Exercise material:
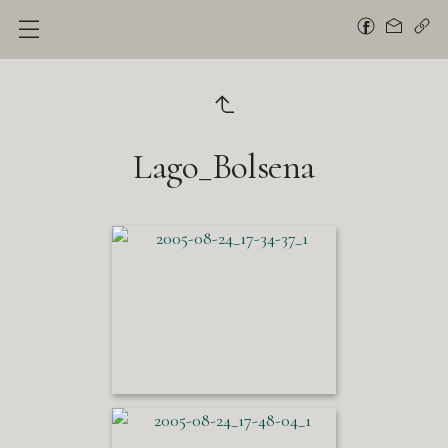
Lago_Bolsena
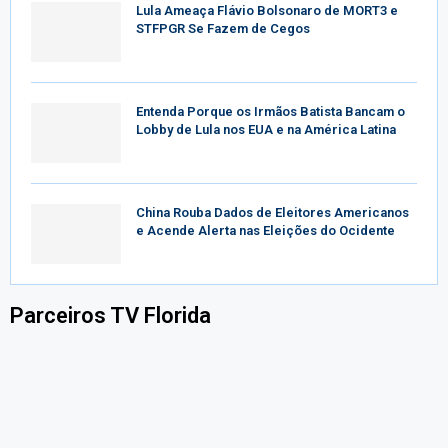
Lula Ameaça Flávio Bolsonaro de MORT3 e
STFPGR Se Fazem de Cegos
Entenda Porque os Irmãos Batista Bancam o
Lobby de Lula nos EUA e na América Latina
China Rouba Dados de Eleitores Americanos
e Acende Alerta nas Eleições do Ocidente
Parceiros TV Florida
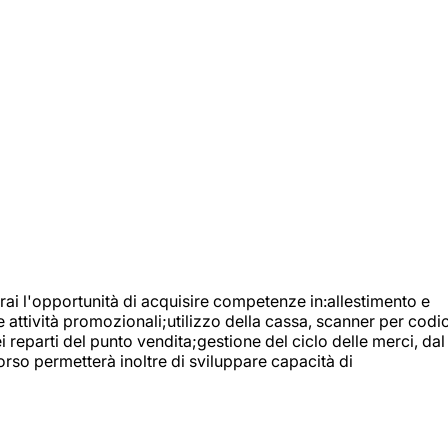
ai l'opportunità di acquisire competenze in:allestimento e
e attività promozionali;utilizzo della cassa, scanner per codic
reparti del punto vendita;gestione del ciclo delle merci, dal
orso permetterà inoltre di sviluppare capacità di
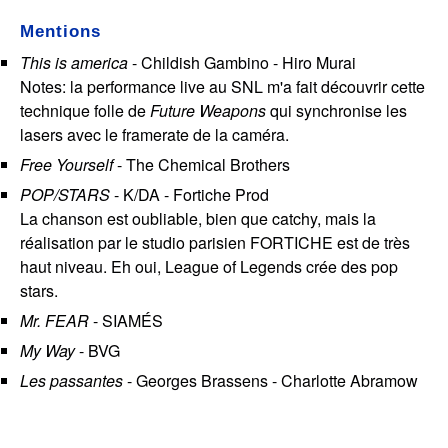
Mentions
This is america
- Childish Gambino - Hiro Murai
Notes: la
performance live au SNL
m'a fait découvrir cette
technique folle de
Future Weapons
qui synchronise les
lasers avec le framerate de la caméra.
Free Yourself
- The Chemical Brothers
POP/STARS
- K/DA - Fortiche Prod
La chanson est oubliable, bien que catchy, mais la
réalisation par le studio parisien
FORTICHE
est de très
haut niveau. Eh oui, League of Legends crée des pop
stars.
Mr. FEAR
- SIAMÉS
My Way
- BVG
Les passantes
- Georges Brassens - Charlotte Abramow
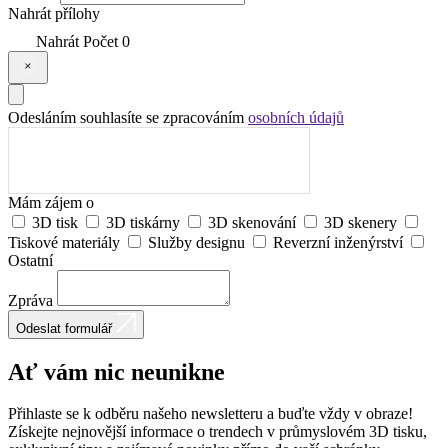
Nahrát přílohy
Nahrát
Počet
0
Odesláním souhlasíte se zpracováním
osobních údajů
Mám zájem o
3D tisk
3D tiskárny
3D skenování
3D skenery
Tiskové materiály
Služby designu
Reverzní inženýrství
Ostatní
Zpráva
Odeslat formulář
Ať vám nic
neunikne
Přihlaste se k odběru našeho newsletteru a buďte vždy v obraze!
Získejte nejnovější informace o trendech v průmyslovém 3D tisku,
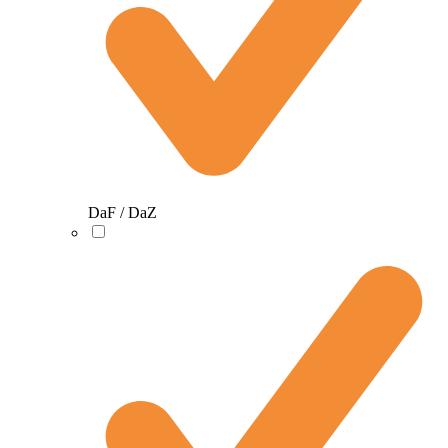
DaF / DaZ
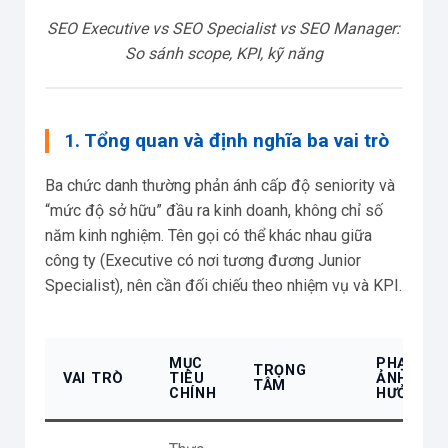
SEO Executive vs SEO Specialist vs SEO Manager:
So sánh scope, KPI, kỹ năng
1. Tổng quan và định nghĩa ba vai trò
Ba chức danh thường phản ánh cấp độ seniority và
“mức độ sở hữu” đầu ra kinh doanh, không chỉ số
năm kinh nghiệm. Tên gọi có thể khác nhau giữa
công ty (Executive có nơi tương đương Junior
Specialist), nên cần đối chiếu theo nhiệm vụ và KPI.
MỤC
PHẠM VI
TRỌNG
VAI TRÒ
TIÊU
ẢNH
TÂM
CHÍNH
HƯỞNG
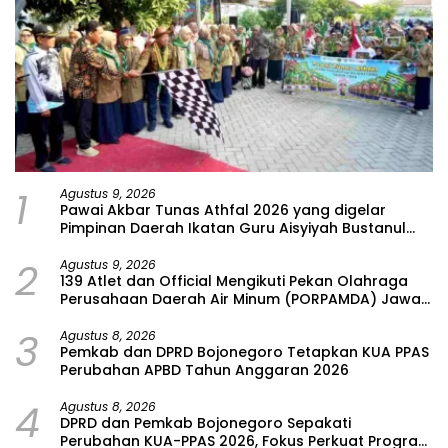
1
Agustus 9, 2026
Pawai Akbar Tunas Athfal 2026 yang digelar
Pimpinan Daerah Ikatan Guru Aisyiyah Bustanul
Athfal (PD IGABA) Kabupaten Bojonegoro
2
Agustus 9, 2026
139 Atlet dan Official Mengikuti Pekan Olahraga
Perusahaan Daerah Air Minum (PORPAMDA) Jawa
Timur 2026
3
Agustus 8, 2026
Pemkab dan DPRD Bojonegoro Tetapkan KUA PPAS
Perubahan APBD Tahun Anggaran 2026
4
Agustus 8, 2026
DPRD dan Pemkab Bojonegoro Sepakati
Perubahan KUA-PPAS 2026, Fokus Perkuat Program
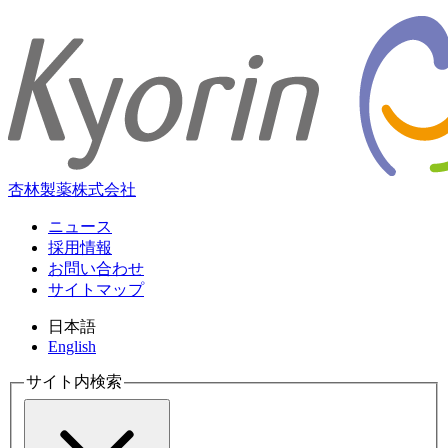
杏林製薬株式会社
ニュース
採用情報
お問い合わせ
サイトマップ
日本語
English
サイト内検索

Instructions for the task: Pick out each line in the data above that contains the string "kinh" and copy those lines in full.

Exercise answer:
“mức độ sở hữu” đầu ra kinh doanh, không chỉ số
năm kinh nghiệm. Tên gọi có thể khác nhau giữa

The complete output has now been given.